• **Raw data**
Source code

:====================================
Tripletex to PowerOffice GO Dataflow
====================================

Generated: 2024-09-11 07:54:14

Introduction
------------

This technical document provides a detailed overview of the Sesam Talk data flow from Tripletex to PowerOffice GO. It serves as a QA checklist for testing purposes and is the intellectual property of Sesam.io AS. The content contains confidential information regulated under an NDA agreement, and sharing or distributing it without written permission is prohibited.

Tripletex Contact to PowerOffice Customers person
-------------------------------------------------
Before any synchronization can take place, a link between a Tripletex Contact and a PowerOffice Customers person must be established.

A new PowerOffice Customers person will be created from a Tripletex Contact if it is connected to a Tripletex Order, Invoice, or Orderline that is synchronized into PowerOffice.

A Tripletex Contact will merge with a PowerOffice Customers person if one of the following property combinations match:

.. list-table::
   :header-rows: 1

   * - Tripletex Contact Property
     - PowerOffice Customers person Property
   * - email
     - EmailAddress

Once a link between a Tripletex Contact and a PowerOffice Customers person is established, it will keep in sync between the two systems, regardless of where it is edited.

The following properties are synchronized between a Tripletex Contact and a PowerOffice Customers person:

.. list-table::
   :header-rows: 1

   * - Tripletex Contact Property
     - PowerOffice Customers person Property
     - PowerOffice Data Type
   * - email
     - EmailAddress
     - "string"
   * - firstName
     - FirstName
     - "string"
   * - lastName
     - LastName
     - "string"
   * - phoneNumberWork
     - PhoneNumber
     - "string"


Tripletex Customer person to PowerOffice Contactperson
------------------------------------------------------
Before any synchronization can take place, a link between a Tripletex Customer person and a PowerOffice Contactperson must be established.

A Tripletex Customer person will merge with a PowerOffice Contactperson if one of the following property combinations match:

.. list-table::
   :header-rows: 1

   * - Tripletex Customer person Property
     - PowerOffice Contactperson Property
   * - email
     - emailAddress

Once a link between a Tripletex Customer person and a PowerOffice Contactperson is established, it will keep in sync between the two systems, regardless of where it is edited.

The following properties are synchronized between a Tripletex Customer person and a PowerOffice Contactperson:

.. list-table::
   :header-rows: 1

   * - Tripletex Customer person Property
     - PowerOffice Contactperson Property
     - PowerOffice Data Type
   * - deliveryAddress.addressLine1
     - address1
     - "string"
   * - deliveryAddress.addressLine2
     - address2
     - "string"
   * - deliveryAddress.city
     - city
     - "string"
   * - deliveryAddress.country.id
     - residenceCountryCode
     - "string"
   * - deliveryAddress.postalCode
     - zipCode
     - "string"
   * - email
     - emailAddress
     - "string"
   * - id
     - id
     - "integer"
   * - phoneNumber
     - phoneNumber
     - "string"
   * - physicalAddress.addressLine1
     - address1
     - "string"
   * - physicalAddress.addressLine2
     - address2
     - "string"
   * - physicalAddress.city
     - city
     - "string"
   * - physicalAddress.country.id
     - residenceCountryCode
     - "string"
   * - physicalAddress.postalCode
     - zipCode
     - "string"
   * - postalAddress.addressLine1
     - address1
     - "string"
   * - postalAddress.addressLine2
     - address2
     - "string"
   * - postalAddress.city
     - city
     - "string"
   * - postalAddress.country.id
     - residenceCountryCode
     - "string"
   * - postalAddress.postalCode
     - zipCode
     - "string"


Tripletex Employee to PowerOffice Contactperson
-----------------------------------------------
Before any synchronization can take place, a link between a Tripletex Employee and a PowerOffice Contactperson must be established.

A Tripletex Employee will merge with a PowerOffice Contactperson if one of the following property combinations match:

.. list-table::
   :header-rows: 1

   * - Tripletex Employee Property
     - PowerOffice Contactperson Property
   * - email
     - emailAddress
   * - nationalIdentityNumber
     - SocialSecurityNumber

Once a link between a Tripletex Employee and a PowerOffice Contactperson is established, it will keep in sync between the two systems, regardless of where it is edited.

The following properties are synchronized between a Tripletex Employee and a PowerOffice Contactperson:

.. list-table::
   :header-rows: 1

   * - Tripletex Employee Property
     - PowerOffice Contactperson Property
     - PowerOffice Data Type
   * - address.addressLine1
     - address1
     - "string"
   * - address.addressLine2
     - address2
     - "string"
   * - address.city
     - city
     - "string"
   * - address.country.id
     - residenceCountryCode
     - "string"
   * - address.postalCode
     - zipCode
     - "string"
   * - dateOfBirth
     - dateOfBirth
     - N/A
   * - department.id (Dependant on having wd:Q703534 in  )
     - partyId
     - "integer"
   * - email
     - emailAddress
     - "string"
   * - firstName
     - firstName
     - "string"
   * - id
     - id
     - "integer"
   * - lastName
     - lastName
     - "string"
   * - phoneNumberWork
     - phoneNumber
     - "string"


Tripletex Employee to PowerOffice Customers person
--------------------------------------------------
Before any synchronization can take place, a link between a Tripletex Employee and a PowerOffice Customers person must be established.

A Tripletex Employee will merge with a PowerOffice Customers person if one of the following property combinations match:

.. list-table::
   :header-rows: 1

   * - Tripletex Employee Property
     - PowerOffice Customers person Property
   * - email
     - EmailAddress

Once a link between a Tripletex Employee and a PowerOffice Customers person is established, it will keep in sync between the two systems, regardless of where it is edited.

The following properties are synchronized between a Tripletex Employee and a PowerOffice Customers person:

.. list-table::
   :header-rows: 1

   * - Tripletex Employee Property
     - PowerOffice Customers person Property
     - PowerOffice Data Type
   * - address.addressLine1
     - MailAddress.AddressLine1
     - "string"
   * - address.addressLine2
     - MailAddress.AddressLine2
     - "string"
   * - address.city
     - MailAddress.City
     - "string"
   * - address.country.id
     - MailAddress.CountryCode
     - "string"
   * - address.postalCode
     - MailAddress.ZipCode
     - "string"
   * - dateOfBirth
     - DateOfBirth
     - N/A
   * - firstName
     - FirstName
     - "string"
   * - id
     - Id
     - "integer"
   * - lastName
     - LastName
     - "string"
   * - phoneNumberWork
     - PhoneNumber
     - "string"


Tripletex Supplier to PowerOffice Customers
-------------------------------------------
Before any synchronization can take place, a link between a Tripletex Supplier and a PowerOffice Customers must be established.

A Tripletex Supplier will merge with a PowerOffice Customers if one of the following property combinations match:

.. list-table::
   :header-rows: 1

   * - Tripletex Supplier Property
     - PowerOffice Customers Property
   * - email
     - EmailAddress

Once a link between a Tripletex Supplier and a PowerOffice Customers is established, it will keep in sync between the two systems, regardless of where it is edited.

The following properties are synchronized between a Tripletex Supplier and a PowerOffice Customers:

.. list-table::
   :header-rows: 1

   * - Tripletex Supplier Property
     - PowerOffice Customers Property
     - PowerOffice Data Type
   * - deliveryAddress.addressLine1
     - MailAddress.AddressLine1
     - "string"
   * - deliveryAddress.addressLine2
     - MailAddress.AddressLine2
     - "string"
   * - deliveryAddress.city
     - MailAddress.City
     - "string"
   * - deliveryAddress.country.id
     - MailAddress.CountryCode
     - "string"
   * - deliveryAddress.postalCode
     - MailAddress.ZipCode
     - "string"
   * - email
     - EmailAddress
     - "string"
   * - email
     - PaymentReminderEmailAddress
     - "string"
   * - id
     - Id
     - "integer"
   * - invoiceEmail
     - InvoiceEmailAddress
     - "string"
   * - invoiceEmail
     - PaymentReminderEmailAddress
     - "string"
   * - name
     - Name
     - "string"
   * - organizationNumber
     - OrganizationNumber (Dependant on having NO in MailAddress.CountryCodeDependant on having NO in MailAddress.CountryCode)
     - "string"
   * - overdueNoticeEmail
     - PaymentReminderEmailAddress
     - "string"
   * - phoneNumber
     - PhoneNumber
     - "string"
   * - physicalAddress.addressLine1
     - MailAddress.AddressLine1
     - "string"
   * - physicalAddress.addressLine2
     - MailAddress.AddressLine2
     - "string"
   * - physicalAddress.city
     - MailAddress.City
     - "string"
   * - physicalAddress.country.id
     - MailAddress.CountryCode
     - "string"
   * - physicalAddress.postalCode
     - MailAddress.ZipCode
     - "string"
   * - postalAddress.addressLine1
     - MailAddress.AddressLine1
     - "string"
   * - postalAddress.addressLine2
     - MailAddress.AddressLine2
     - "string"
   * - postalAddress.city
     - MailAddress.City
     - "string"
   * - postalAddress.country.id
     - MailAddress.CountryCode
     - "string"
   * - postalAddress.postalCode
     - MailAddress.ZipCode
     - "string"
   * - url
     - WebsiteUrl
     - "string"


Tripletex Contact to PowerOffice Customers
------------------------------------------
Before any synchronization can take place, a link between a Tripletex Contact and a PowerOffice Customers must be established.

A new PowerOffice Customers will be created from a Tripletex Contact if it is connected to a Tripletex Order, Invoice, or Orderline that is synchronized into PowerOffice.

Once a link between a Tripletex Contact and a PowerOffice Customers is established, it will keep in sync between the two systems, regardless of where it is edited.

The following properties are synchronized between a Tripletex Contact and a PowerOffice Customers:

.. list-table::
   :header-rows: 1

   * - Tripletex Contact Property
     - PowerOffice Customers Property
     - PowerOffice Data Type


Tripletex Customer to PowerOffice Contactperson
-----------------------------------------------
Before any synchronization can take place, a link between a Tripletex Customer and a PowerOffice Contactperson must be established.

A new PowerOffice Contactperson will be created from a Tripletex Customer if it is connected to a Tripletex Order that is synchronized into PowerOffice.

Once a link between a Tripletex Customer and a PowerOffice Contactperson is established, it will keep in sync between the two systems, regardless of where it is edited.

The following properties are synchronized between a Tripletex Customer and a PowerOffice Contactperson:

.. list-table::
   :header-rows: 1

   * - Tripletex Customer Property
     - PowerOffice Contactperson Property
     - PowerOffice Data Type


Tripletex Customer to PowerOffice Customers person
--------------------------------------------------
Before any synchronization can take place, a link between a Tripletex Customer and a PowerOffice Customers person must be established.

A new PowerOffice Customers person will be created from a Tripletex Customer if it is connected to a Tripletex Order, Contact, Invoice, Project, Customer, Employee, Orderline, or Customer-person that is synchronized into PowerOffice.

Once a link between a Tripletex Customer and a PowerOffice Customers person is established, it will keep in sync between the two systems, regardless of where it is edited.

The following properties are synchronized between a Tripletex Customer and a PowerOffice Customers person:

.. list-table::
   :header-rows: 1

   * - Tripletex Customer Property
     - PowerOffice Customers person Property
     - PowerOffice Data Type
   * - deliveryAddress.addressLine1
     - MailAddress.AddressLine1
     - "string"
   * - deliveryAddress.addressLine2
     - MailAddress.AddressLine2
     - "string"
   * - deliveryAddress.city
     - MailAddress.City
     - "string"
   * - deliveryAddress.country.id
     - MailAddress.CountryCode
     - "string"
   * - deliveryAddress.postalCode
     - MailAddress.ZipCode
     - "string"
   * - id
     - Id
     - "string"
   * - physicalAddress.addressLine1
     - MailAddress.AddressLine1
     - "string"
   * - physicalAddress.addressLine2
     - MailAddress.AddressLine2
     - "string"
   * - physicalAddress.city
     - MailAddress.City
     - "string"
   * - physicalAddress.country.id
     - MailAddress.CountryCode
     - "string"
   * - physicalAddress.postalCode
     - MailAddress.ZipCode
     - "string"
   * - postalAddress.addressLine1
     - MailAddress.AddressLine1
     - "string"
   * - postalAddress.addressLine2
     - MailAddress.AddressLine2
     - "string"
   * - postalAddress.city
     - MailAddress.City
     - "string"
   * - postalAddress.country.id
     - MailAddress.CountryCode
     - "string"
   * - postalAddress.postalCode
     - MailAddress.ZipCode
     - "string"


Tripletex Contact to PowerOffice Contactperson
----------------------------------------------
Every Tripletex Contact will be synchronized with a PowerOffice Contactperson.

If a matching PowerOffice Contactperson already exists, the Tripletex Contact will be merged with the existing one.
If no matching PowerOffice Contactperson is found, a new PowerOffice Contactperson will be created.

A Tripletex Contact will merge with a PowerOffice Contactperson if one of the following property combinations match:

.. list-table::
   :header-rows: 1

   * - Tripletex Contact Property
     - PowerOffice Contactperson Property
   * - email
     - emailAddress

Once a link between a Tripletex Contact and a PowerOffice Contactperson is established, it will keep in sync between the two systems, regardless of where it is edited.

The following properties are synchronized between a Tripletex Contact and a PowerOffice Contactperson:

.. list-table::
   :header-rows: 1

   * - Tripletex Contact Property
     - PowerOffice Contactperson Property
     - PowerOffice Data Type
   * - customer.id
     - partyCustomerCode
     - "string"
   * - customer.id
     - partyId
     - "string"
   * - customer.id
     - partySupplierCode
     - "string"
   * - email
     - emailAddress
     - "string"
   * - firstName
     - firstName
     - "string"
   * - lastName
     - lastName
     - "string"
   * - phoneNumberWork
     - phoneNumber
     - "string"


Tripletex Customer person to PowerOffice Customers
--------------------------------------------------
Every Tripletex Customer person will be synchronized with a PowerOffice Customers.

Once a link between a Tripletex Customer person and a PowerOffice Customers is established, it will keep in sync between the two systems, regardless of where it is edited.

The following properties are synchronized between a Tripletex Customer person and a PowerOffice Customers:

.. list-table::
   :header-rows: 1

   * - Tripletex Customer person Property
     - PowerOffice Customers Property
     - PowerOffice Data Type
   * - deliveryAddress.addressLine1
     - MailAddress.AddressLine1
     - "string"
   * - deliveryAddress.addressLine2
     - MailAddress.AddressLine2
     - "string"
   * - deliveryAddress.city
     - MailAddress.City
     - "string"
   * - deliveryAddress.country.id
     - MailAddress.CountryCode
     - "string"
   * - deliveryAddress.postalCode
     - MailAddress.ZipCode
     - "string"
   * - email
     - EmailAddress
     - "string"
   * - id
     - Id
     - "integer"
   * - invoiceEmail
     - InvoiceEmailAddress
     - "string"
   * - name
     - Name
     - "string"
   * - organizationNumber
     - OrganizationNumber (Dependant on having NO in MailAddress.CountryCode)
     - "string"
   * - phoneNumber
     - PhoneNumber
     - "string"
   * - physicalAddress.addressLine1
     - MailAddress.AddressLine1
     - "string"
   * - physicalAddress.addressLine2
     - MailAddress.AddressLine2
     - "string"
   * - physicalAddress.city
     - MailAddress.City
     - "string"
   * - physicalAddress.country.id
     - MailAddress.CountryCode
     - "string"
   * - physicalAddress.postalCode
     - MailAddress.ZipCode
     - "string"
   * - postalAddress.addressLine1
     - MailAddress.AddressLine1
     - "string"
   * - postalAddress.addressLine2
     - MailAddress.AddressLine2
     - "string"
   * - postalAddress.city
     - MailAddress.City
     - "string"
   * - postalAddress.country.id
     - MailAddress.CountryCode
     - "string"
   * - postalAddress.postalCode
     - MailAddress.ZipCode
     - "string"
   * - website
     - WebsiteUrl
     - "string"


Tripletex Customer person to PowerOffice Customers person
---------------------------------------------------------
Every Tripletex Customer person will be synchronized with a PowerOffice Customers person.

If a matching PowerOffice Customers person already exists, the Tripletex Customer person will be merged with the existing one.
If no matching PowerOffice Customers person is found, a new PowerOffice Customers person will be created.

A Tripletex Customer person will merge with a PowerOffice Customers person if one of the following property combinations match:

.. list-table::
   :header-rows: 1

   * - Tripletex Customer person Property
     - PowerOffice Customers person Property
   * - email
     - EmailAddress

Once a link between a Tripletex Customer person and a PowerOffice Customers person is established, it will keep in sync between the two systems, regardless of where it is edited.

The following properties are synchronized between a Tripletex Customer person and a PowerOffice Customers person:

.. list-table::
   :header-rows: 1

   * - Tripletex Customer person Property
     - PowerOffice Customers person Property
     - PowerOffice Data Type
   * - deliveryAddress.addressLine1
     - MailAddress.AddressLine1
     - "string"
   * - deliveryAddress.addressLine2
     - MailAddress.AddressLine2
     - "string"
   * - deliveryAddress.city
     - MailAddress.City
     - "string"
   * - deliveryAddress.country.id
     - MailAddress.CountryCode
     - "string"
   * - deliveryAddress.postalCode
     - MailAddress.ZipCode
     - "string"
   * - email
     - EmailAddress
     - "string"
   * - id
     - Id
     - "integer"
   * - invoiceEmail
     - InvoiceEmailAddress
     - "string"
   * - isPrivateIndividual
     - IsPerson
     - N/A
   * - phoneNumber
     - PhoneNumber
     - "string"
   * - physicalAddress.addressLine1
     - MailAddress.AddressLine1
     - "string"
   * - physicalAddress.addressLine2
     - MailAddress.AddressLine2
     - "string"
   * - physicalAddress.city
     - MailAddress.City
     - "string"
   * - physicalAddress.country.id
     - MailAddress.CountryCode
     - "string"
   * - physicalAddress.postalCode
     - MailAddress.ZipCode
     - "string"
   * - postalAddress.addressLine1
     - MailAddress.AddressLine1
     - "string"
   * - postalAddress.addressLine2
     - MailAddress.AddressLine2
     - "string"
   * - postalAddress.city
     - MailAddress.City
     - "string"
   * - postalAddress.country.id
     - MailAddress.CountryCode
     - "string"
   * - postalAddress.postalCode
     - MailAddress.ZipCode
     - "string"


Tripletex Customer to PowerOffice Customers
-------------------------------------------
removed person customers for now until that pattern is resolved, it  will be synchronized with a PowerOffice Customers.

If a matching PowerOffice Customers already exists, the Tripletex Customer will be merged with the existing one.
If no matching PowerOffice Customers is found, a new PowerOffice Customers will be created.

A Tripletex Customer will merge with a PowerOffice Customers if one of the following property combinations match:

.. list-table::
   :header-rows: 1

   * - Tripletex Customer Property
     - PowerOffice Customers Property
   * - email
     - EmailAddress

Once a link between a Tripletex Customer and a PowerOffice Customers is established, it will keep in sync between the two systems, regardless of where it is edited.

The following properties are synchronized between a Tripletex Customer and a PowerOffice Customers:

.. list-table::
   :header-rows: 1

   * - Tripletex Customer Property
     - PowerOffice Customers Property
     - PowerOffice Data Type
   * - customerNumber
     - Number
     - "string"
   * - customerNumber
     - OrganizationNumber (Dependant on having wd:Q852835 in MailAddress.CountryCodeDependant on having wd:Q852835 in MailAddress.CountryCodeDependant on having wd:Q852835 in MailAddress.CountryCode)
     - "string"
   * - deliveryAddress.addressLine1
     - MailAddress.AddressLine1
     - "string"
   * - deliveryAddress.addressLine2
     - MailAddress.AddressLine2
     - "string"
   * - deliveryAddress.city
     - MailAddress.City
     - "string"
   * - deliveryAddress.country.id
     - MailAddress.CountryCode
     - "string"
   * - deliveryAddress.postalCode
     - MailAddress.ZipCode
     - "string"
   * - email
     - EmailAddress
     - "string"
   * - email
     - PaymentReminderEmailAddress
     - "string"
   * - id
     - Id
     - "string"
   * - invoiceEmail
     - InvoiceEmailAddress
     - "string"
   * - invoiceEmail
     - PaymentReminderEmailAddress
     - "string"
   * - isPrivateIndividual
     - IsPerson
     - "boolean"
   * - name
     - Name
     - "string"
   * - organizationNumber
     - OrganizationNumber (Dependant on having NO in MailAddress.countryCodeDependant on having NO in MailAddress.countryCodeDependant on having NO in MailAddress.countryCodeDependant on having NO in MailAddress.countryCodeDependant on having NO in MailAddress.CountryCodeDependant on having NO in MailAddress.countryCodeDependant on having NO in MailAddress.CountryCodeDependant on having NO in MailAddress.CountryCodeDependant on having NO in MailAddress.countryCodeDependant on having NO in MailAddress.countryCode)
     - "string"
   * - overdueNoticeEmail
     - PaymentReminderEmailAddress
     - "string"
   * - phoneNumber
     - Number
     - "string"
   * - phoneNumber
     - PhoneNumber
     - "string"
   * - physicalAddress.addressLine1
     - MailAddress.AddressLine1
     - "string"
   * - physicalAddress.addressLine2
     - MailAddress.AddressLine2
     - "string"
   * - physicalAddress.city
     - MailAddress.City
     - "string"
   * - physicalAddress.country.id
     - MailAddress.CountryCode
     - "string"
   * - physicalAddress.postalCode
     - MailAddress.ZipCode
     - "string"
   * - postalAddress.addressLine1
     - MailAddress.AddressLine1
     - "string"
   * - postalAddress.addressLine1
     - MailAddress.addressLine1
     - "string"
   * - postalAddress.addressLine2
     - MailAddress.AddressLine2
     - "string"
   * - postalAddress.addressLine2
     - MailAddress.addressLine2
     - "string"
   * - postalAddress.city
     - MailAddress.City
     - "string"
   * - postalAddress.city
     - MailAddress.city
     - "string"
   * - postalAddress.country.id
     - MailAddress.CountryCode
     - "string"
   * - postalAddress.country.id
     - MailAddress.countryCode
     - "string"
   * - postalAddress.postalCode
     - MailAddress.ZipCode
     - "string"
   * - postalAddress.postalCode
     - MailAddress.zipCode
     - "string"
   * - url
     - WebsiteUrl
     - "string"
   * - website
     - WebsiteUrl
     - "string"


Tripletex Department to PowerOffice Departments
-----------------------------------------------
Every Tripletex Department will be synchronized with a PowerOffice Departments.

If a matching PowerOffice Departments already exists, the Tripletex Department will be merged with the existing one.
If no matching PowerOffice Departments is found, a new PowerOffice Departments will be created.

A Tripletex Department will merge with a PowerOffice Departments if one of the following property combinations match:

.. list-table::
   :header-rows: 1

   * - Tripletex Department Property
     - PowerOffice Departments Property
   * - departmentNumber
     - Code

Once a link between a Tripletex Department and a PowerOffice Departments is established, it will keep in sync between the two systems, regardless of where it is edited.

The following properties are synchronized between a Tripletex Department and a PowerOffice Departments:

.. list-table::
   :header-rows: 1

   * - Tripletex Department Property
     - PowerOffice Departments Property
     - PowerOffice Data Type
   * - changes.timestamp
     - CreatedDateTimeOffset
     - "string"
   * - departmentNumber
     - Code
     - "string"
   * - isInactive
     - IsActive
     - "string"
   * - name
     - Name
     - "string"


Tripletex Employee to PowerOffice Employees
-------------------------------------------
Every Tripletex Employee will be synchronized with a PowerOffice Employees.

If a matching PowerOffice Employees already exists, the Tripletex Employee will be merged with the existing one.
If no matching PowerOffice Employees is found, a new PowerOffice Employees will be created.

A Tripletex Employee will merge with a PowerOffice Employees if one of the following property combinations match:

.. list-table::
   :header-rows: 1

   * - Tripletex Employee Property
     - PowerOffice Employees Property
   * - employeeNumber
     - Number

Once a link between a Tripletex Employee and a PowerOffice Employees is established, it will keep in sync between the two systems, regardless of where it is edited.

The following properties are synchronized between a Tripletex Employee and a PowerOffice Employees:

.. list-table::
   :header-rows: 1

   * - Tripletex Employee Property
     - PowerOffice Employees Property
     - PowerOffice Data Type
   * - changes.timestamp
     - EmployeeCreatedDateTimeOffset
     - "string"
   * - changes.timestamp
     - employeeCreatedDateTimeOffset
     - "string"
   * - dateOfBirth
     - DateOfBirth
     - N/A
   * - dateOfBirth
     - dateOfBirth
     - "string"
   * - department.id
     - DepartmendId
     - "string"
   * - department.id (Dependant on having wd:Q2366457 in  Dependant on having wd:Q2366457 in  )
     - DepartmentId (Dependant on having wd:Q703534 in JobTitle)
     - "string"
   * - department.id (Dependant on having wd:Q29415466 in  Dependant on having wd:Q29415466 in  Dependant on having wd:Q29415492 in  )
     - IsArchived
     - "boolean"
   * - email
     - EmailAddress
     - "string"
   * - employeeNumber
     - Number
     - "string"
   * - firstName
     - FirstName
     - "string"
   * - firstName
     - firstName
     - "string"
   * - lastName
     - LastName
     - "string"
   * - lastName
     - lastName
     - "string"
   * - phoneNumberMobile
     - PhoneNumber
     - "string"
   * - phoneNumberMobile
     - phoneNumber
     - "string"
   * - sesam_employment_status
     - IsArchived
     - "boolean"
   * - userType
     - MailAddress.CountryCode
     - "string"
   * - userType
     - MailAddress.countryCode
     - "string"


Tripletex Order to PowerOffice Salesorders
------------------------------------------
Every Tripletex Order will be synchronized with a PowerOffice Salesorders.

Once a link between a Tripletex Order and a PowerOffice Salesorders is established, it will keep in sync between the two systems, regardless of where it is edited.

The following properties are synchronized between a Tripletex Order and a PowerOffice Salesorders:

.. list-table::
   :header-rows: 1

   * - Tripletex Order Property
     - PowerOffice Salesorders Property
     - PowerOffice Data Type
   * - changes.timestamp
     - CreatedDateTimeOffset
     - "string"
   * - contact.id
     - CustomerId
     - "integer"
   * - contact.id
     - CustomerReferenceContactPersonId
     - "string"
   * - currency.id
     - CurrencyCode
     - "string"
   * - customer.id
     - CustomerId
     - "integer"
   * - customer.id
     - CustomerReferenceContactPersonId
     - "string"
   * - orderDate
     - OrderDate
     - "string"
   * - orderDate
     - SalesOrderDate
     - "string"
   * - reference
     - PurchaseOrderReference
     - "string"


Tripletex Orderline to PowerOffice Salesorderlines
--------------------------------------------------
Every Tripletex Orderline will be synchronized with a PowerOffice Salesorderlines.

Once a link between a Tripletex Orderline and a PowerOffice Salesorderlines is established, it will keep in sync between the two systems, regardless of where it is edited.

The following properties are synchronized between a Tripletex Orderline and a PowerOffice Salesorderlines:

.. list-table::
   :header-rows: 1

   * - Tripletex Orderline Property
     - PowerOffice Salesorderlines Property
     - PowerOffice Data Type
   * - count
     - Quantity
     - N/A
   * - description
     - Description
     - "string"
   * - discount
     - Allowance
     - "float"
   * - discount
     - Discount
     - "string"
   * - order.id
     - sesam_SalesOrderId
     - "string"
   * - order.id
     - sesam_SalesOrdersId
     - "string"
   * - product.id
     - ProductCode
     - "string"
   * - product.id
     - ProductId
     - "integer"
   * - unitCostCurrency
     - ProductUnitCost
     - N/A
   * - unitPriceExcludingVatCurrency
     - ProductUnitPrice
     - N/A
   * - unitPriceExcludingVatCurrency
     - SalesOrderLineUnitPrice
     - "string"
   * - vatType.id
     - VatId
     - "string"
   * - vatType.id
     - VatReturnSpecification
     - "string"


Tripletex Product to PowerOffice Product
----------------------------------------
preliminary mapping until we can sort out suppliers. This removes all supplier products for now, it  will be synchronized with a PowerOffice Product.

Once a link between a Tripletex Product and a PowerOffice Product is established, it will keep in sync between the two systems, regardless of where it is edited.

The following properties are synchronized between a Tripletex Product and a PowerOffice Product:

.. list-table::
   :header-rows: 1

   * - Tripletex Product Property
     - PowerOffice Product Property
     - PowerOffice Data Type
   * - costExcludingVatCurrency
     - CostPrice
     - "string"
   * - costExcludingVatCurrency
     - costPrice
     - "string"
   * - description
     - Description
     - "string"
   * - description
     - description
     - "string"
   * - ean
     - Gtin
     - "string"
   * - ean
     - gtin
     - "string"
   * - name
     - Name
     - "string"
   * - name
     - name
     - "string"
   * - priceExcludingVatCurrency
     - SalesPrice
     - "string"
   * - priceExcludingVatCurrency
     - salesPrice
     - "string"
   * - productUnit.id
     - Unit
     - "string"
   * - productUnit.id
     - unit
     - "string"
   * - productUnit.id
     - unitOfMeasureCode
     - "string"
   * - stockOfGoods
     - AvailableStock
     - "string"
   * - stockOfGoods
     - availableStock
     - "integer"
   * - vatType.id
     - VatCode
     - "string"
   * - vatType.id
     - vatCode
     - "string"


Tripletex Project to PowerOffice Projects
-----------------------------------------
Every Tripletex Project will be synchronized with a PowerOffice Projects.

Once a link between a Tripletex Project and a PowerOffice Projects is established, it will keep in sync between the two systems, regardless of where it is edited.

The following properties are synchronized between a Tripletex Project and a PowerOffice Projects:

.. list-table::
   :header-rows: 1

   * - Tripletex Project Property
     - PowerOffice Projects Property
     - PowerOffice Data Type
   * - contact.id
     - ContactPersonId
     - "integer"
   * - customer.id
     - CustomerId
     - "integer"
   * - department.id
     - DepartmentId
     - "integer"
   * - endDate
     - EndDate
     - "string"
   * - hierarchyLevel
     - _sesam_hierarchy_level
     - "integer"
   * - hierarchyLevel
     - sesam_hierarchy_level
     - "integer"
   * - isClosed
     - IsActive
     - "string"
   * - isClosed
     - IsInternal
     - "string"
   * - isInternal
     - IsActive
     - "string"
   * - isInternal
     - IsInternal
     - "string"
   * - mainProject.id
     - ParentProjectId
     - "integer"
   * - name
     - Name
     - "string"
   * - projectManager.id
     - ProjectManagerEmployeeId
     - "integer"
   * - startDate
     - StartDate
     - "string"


• **How to complete this task**
Repeat the entries above exactly, from the first line through the line containing "Contact and a PowerOffice Customers person must".

• **Result below**
Source code

:====================================
Tripletex to PowerOffice GO Dataflow
====================================

Generated: 2024-09-11 07:54:14

Introduction
------------

This technical document provides a detailed overview of the Sesam Talk data flow from Tripletex to PowerOffice GO. It serves as a QA checklist for testing purposes and is the intellectual property of Sesam.io AS. The content contains confidential information regulated under an NDA agreement, and sharing or distributing it without written permission is prohibited.

Tripletex Contact to PowerOffice Customers person
-------------------------------------------------
Before any synchronization can take place, a link between a Tripletex Contact and a PowerOffice Customers person must be established.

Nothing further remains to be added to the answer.